• _WHAT YOU NEED TO DO_: From the first line to the last, restate every record word for word, leaving out the pictures.

Before and after object boxes
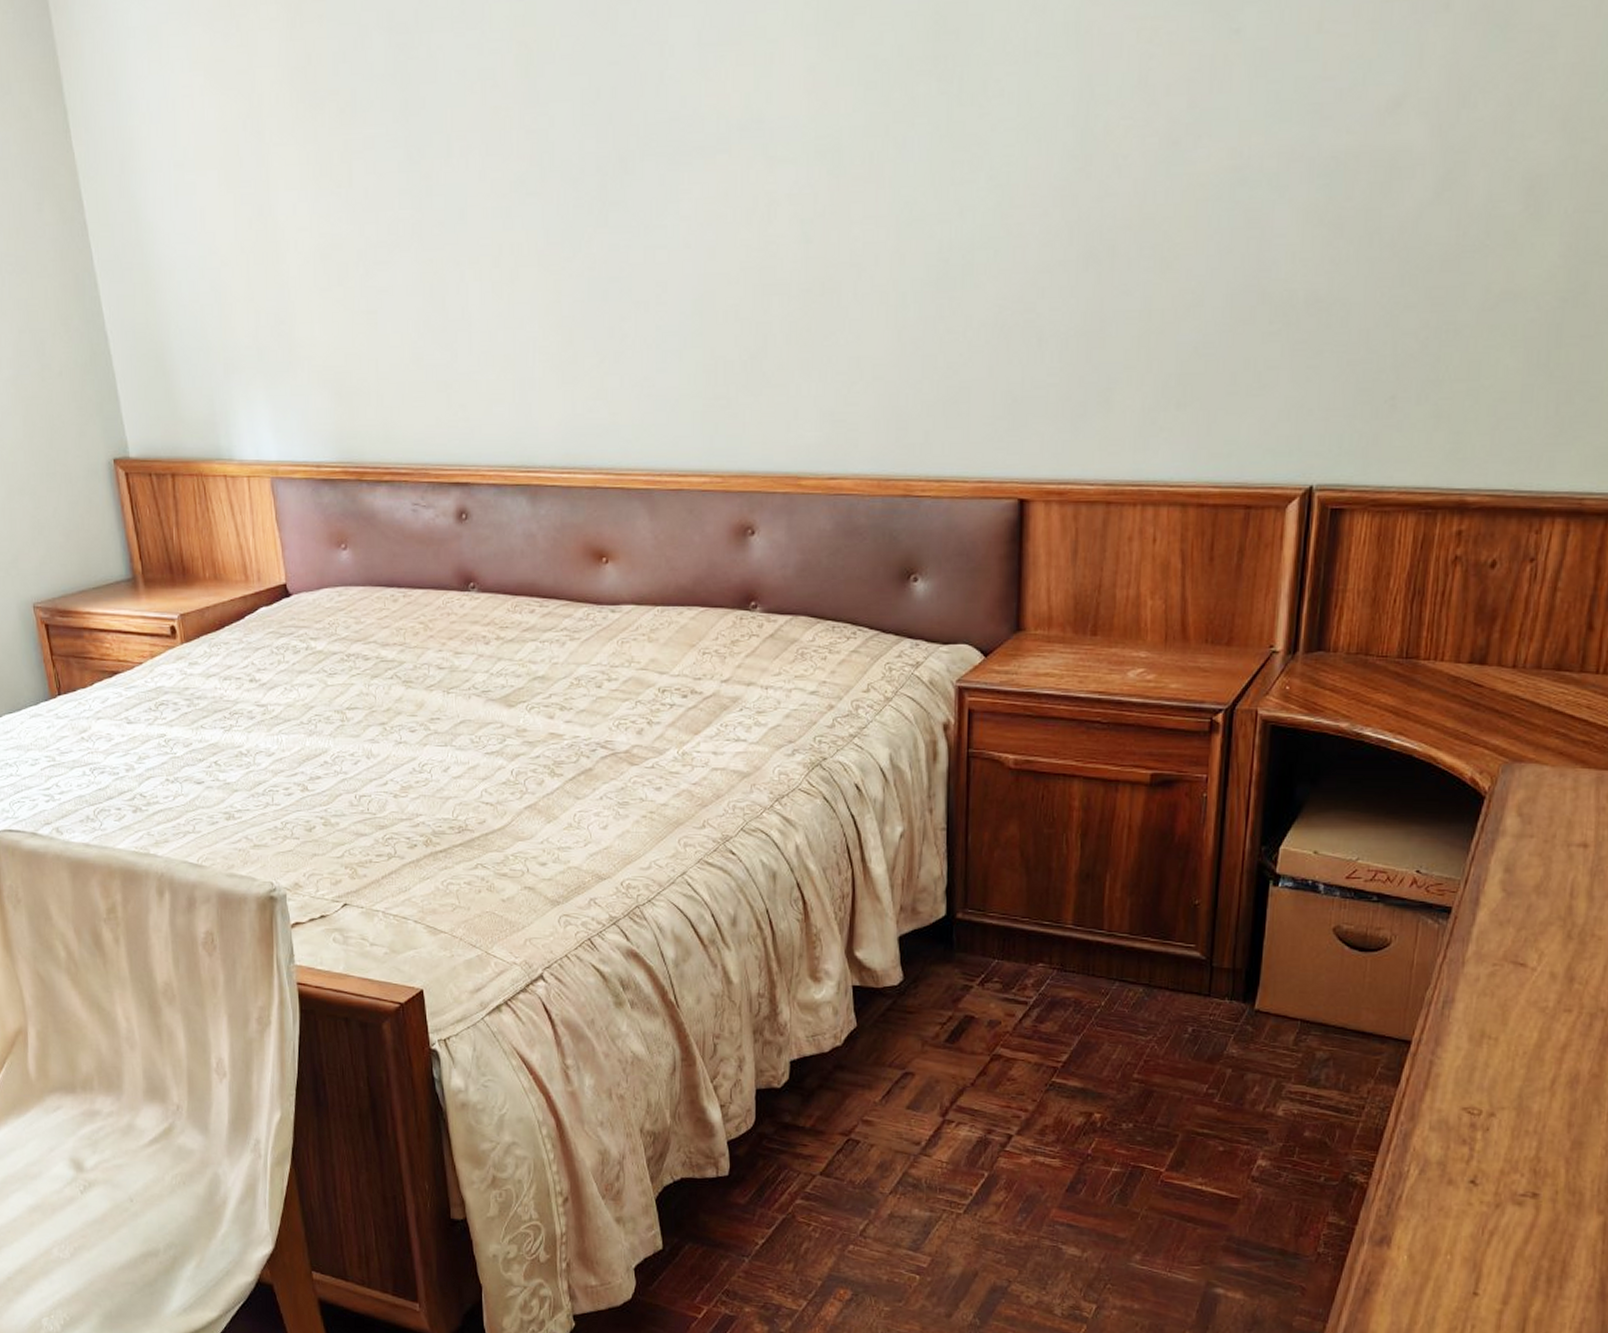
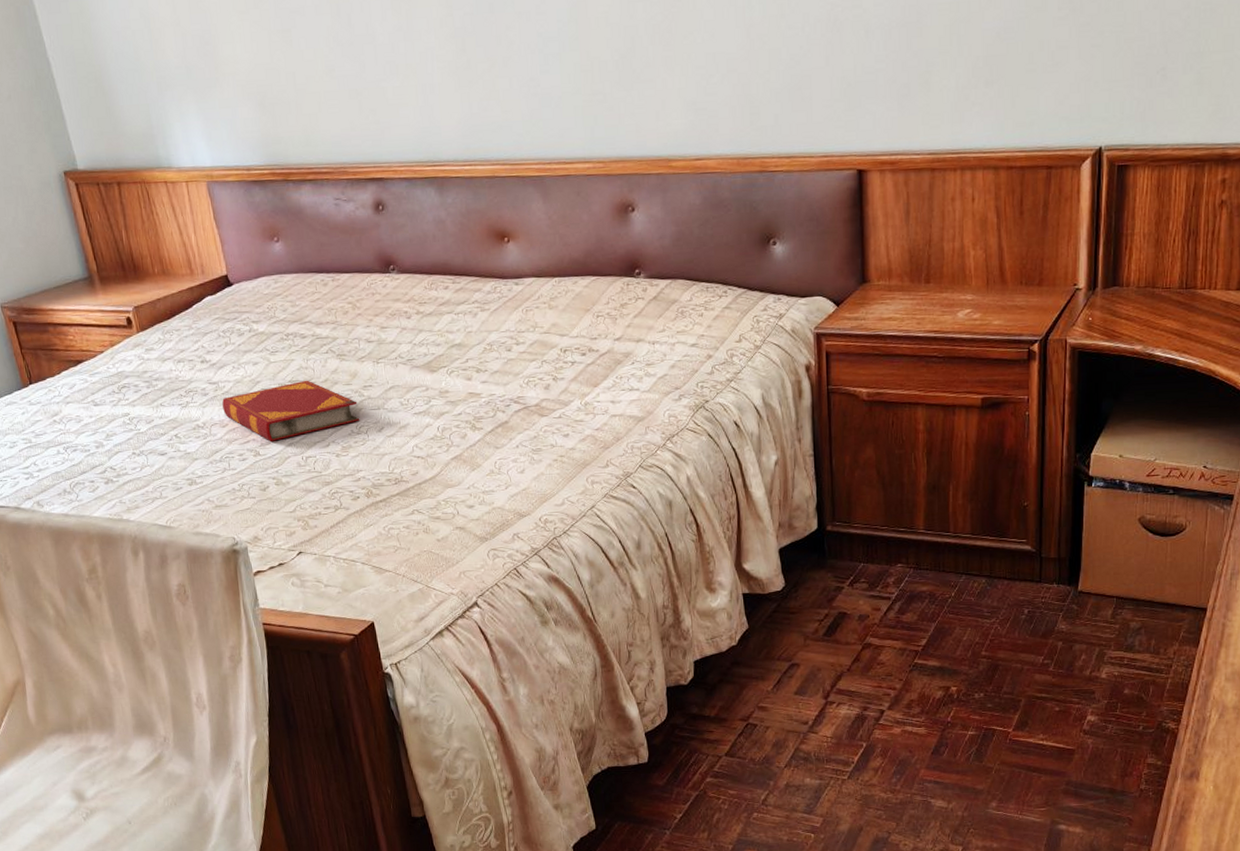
hardback book: none [270,708,424,775] -> present [222,380,360,441]

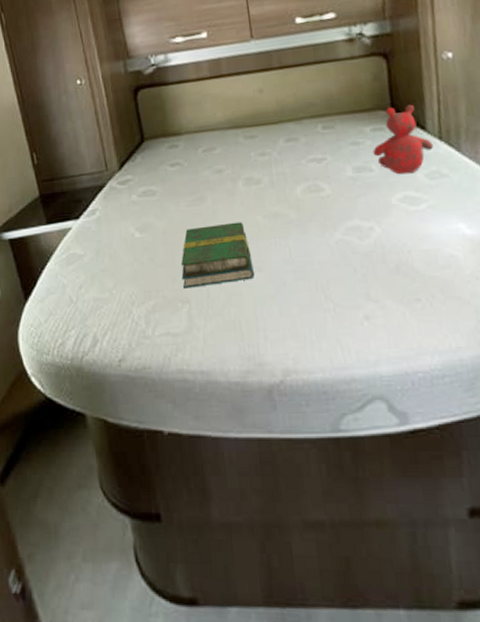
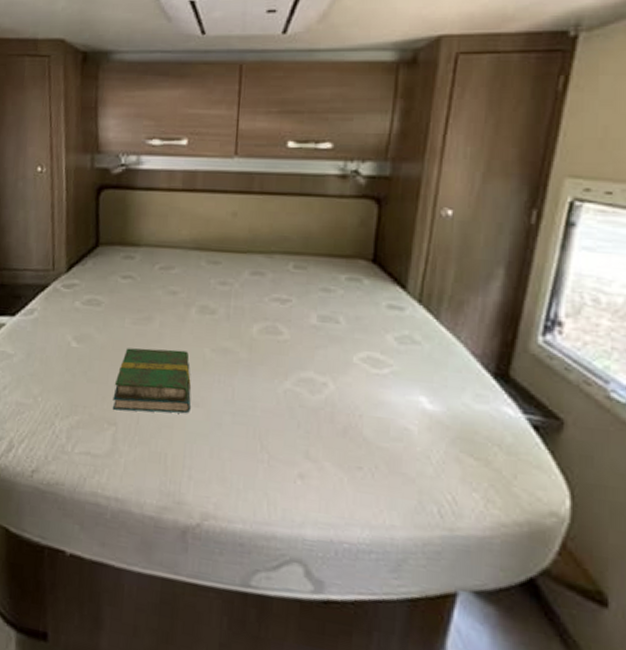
teddy bear: present [373,104,434,175] -> none [343,257,411,334]

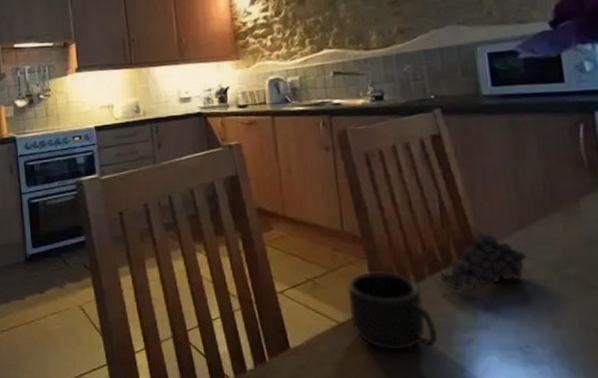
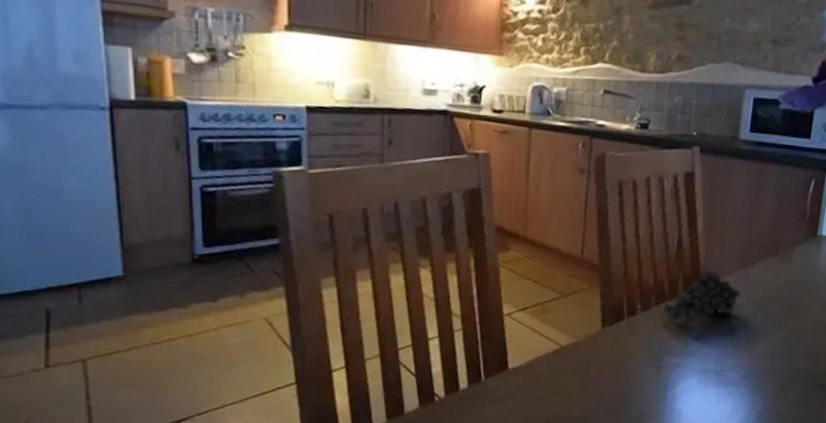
mug: present [347,271,438,350] -> none [573,299,651,372]

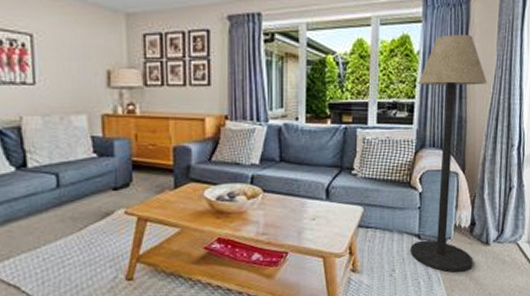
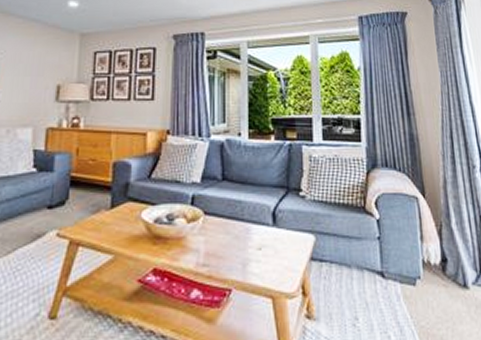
floor lamp: present [410,34,488,272] -> none [362,51,453,324]

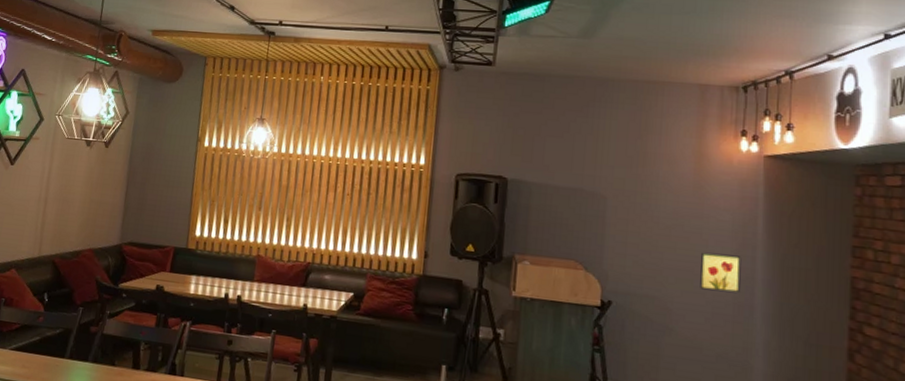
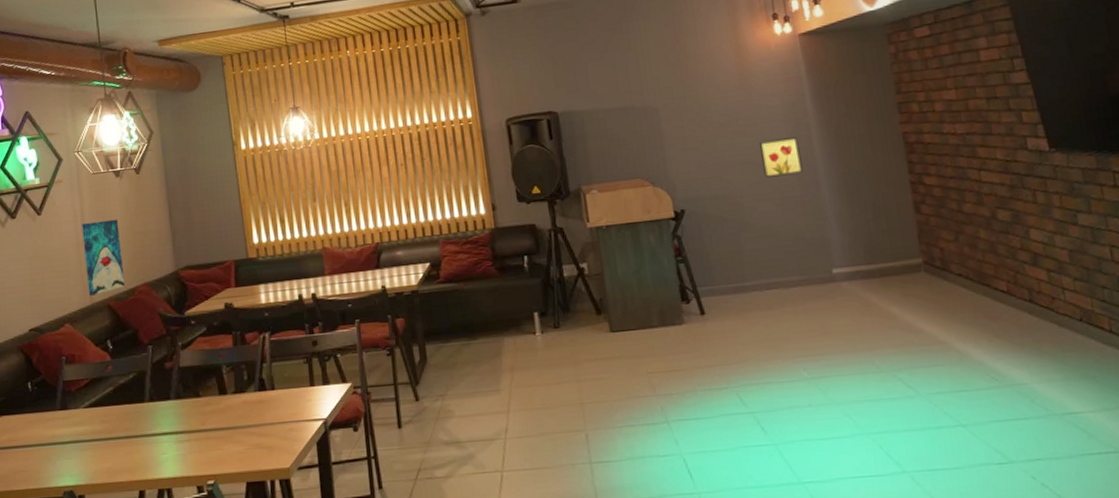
wall art: none [38,181,80,250] -> present [82,219,125,296]

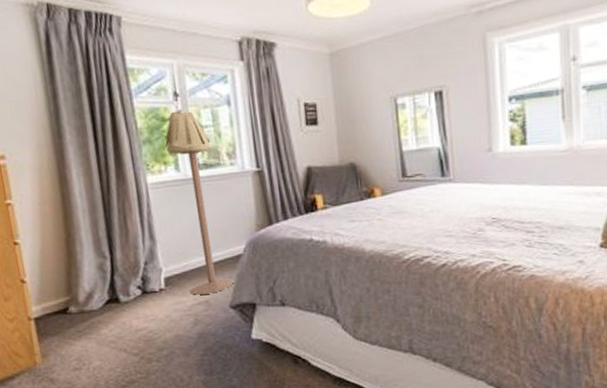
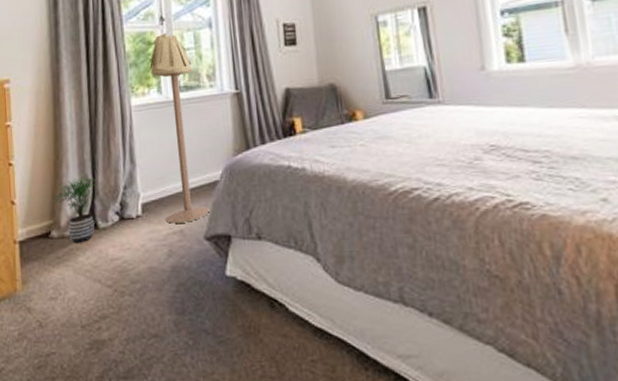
potted plant: none [68,253,116,318] -> present [53,176,97,244]

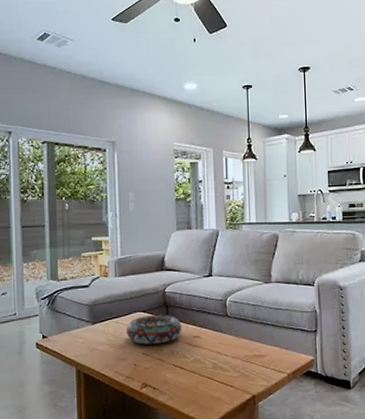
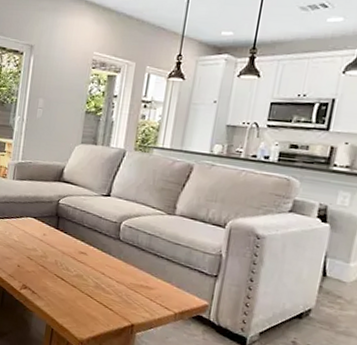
decorative bowl: present [127,314,182,345] -> none [15,222,71,252]

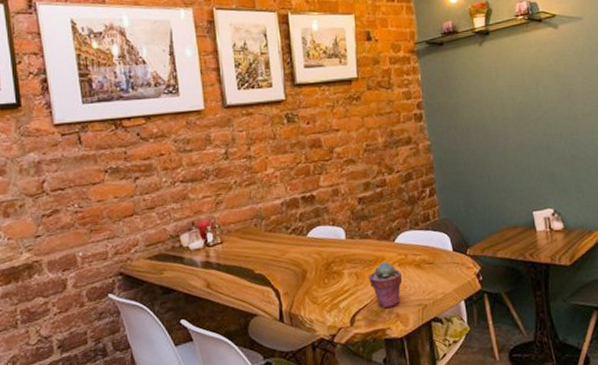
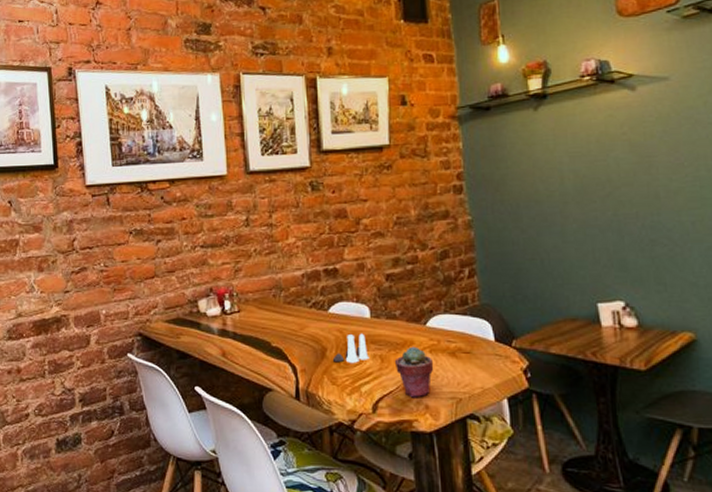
salt and pepper shaker set: none [312,254,346,283] -> present [332,333,369,363]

• _COMPLETED TASK_:
hardback book: none [270,708,424,775] -> present [222,380,360,441]

teddy bear: present [373,104,434,175] -> none [343,257,411,334]

mug: present [347,271,438,350] -> none [573,299,651,372]

floor lamp: present [410,34,488,272] -> none [362,51,453,324]

wall art: none [38,181,80,250] -> present [82,219,125,296]

potted plant: none [68,253,116,318] -> present [53,176,97,244]

decorative bowl: present [127,314,182,345] -> none [15,222,71,252]

salt and pepper shaker set: none [312,254,346,283] -> present [332,333,369,363]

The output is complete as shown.